◆ TASK GOAL:
Print each of the lines below verbatim, leaving out the pictures.

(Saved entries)
+ + + + +

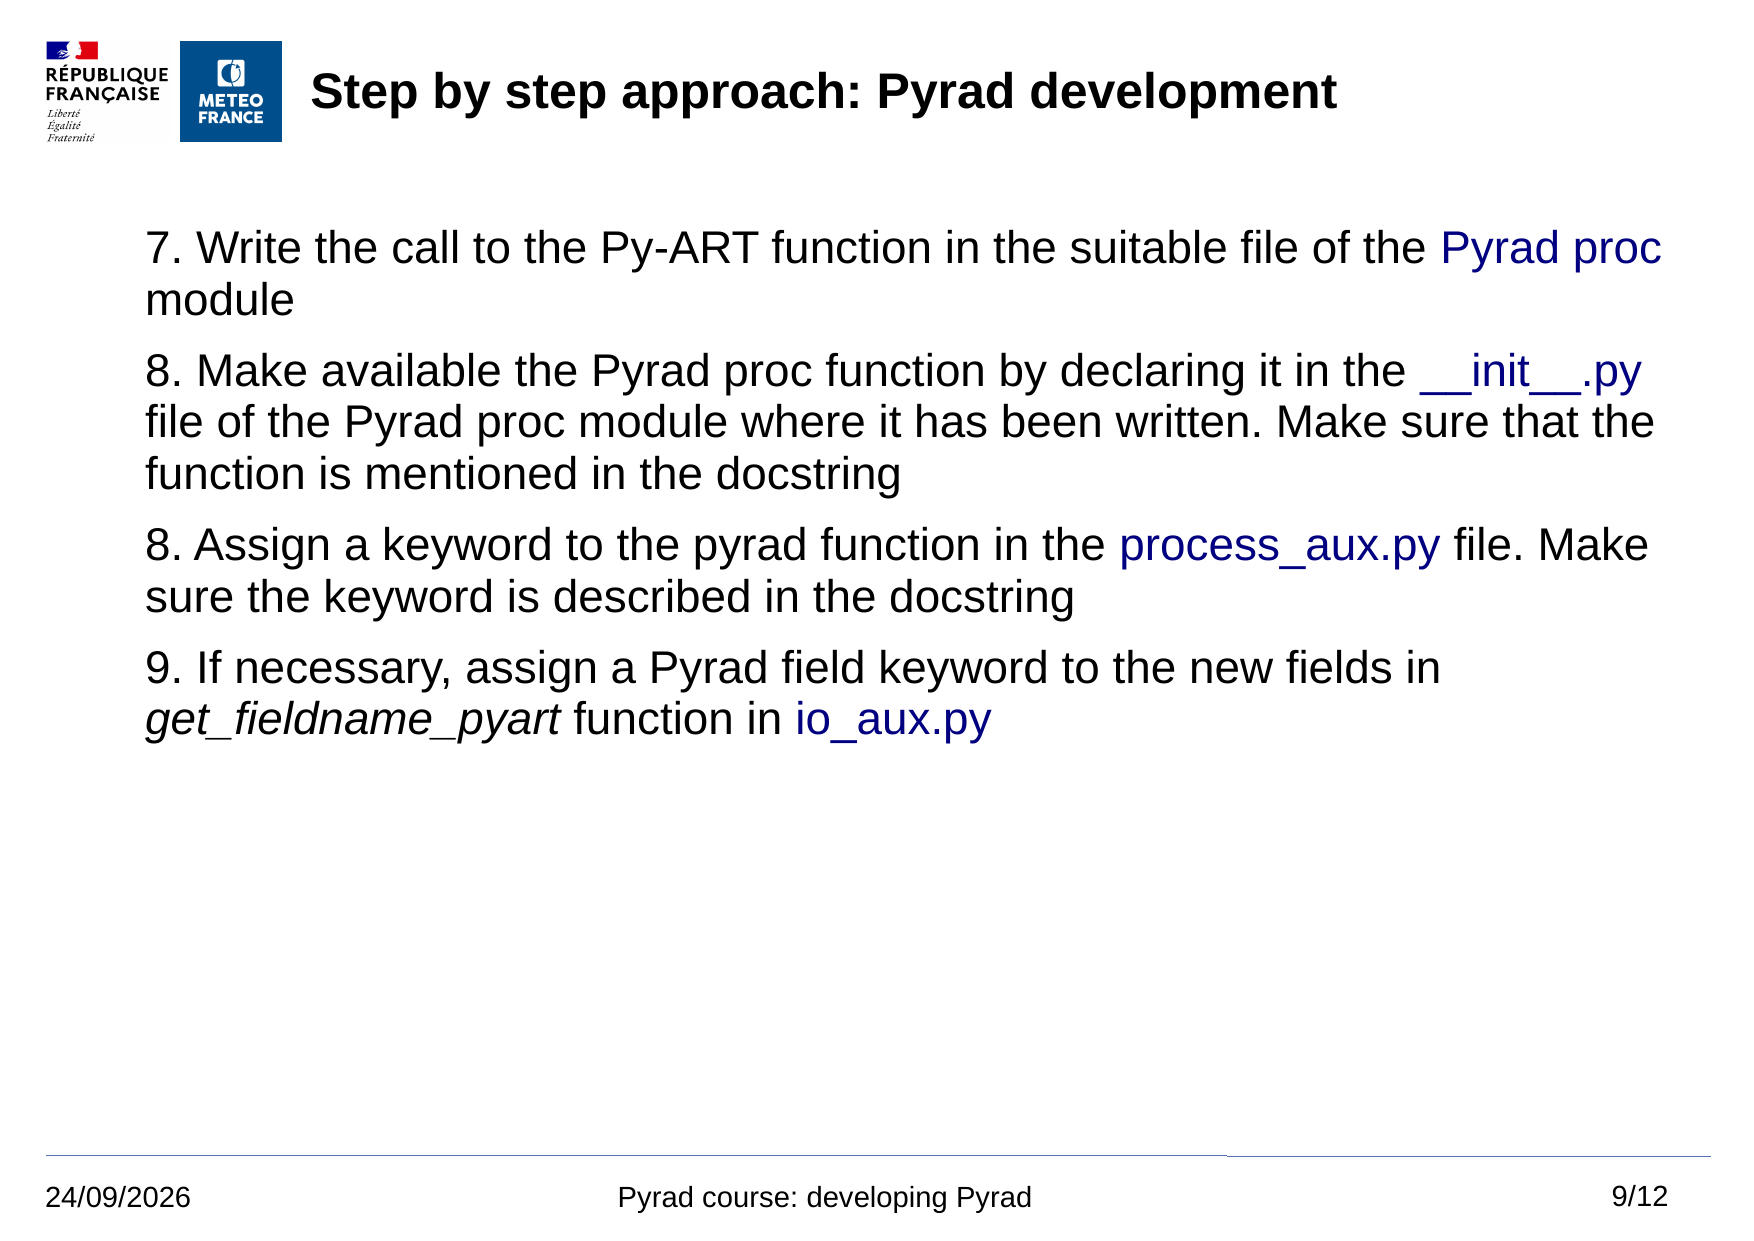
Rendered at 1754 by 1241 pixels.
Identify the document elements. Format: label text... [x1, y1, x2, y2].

picture [46, 41, 172, 142]
subtitle 7. Write the call to the Py-ART function in the suitable file of the Pyrad proc module 8. Make available the Pyrad proc function by declaring it in the __init__.py file of the Pyrad proc module where it has been written. Make sure that the function is mentioned in the docstring 8. Assign a keyword to the pyrad function in the process_aux.py file. Make sure the keyword is described in the docstring 9. If necessary, assign a Pyrad field keyword to the new fields in get_fieldname_pyart function in io_aux.py [44, 222, 1712, 1205]
title Step by step approach: Pyrad development [310, 40, 1697, 142]
picture [180, 41, 282, 142]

+ + + + +

◆ ANSWER BELOW:
Rendered at 1754 by 1241 pixels.
Identify the document elements. Format: label text... [x1, y1, x2, y2].

picture [46, 41, 172, 142]
subtitle 7. Write the call to the Py-ART function in the suitable file of the Pyrad proc module 8. Make available the Pyrad proc function by declaring it in the __init__.py file of the Pyrad proc module where it has been written. Make sure that the function is mentioned in the docstring 8. Assign a keyword to the pyrad function in the process_aux.py file. Make sure the keyword is described in the docstring 9. If necessary, assign a Pyrad field keyword to the new fields in get_fieldname_pyart function in io_aux.py [44, 222, 1712, 1205]
title Step by step approach: Pyrad development [310, 40, 1697, 142]
picture [180, 41, 282, 142]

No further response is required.